* [Records provided]
_ _ _ _ _ _ _

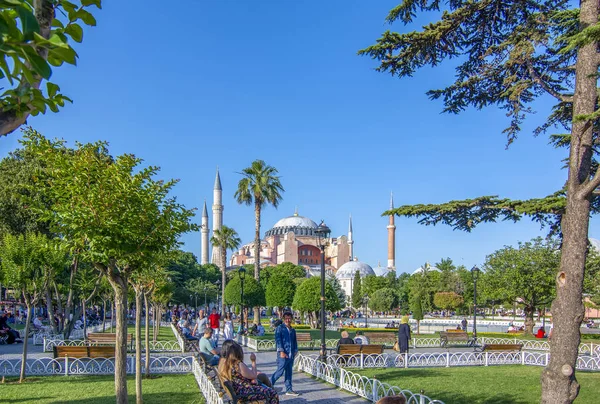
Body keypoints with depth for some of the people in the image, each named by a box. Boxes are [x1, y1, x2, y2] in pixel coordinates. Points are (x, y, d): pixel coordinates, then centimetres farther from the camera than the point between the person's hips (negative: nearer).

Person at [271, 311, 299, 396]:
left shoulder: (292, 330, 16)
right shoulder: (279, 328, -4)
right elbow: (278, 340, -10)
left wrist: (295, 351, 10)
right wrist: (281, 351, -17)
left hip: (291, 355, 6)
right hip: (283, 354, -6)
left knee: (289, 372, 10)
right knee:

_ _ _ _ _ _ _

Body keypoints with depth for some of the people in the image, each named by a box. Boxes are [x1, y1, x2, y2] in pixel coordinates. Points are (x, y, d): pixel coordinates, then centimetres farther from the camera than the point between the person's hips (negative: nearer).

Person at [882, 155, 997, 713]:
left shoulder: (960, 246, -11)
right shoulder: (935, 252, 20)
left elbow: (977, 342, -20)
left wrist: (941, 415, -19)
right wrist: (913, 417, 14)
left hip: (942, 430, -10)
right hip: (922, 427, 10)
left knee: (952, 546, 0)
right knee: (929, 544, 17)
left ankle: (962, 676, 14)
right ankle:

_ _ _ _ _ _ _

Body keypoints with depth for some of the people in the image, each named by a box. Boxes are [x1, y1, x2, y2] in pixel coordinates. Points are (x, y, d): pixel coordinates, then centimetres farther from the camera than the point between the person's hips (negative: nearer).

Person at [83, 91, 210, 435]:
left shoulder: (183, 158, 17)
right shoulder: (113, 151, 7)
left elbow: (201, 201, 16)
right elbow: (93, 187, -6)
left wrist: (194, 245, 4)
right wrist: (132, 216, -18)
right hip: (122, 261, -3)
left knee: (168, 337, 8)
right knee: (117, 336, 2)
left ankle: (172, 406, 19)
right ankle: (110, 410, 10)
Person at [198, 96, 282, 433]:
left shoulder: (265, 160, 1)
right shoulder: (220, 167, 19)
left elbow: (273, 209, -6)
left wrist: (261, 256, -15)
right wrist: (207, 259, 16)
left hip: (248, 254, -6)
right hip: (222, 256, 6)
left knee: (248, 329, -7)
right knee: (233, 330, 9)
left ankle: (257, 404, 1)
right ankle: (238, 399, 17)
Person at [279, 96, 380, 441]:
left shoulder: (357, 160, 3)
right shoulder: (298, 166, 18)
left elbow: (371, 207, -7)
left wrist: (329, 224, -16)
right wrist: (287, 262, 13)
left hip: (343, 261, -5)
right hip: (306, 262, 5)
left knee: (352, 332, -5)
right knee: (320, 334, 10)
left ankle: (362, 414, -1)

_ _ _ _ _ _ _

* [Try it]
Scale the lines from the one with "right knee: (233, 330, 9)" to the one with "right knee: (320, 334, 10)", both included, and write them all out again. Multiply each point's x, y, and depth numbers by 0.35, rounding to whole numbers with halves going up, and keep all other text, including the box line, unchanged.

* [Written answer]
right knee: (82, 116, 3)
left ankle: (90, 141, 0)
right ankle: (83, 140, 6)
Person at [279, 96, 380, 441]:
left shoulder: (125, 56, 1)
right shoulder: (104, 58, 6)
left elbow: (130, 72, -2)
left wrist: (115, 78, -6)
right wrist: (100, 92, 5)
left hip: (120, 91, -2)
right hip: (107, 92, 2)
left knee: (123, 116, -2)
right knee: (112, 117, 4)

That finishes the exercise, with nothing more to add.